Se pode transar, se pode votar, por que não pode responder criminalmente?

Para choro e ranger de dentes de quase totalidade da esquerda, 84% dos brasileiros são favoráveis à redução da maioridade penal. É praticamente um consenso social a respeito do tema. Cerca de 40% da população, inclusive, propõe que a maioridade penal seja estabelecida abaixo dos 16 anos.

Isso não é qualquer novidade que possa ser atribuída a algum “fortalecimento da direita”, ou “culpa dos programas como do Datena”, ou esses outros espantalhos insanos que a esquerda usa para tentar “entender” o conservadorismo brasileiro. A mesma população que é esmagadoramente favorável à redução da maioridade penal hoje, sempre o foi. O brasileiro votou no PT, ao mesmo tempo que era a favor disso e de outras pautas conservadoras.

Não achamos que essa medida, sozinha, possa reduzir substancialmente a criminalidade. Adolescentes de 16 e 17 anos já eram punidos de uma forma específica, e caso a maioridade penal fosse reduzida a 16, eles simplesmente seriam punidas de outra. Se os presídios que deverão abrigá-los, aliás, forem os mesmos para maiores de 18 anos, os quais já estão superlotados e em constante risco de rebelião, as tensões simplesmente aumentarão, tal como o ingresso de pessoas nas “universidades do crime”.

Não obstante, trata-se de um claro anseio popular por justiça que deve ser atendido de forma racional por qualquer Estado que tenha em vistas atender aos interesses do povo.

E, realmente, não há razão pela qual considerar uma pessoa apta para a atividade sexual e a maternidade/paternidade já aos 14 anos, capaz de votar para Presidente da República já aos 16 anos, mas insistir que ela não tem maioridade penal plena até mais tarde.

Ainda que não seja capaz de reduzir a criminalidade, a redução da maioridade atende um anseio popular por penas mais severas para adolescentes que, nos dias atuais, não têm como deixar de perceber a gravidade de seus atos. Uma medida não pode ser analisada apenas segundo sua eficácia pra estancar a criminalidade.

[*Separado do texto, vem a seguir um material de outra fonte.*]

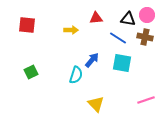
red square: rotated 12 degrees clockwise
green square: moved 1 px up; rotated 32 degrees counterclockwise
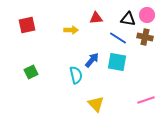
red square: rotated 18 degrees counterclockwise
cyan square: moved 5 px left, 1 px up
cyan semicircle: rotated 30 degrees counterclockwise
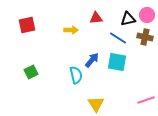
black triangle: rotated 21 degrees counterclockwise
yellow triangle: rotated 12 degrees clockwise
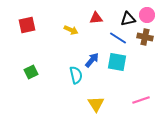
yellow arrow: rotated 24 degrees clockwise
pink line: moved 5 px left
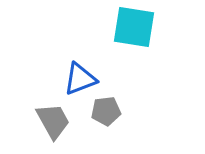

Punir criminalmente quem já tem 16 anos pelos crimes cometidos é uma medida mínima que obedece a todos os princípios de bom senso e razoabilidade e não há contra-argumentos racionais suficientes para se opor a isso. A esquerda, aí, lança mão de lágrimas pseudo-humanitaristas, malabarismos conceituais e estatísticas inventadas.

Sabemos que a redução da criminalidade, porém, não virá de medidas como a redução da maioridade penal ou liberação do porte de armas, mas substancialmente por profundas mudanças estruturais e superestruturais na sociedade, que aniquilem as injustiças socioeconômicas, o consumismo, a alienação dos jovens, a dissolução das comunidades, a desintegração das famílias, etc.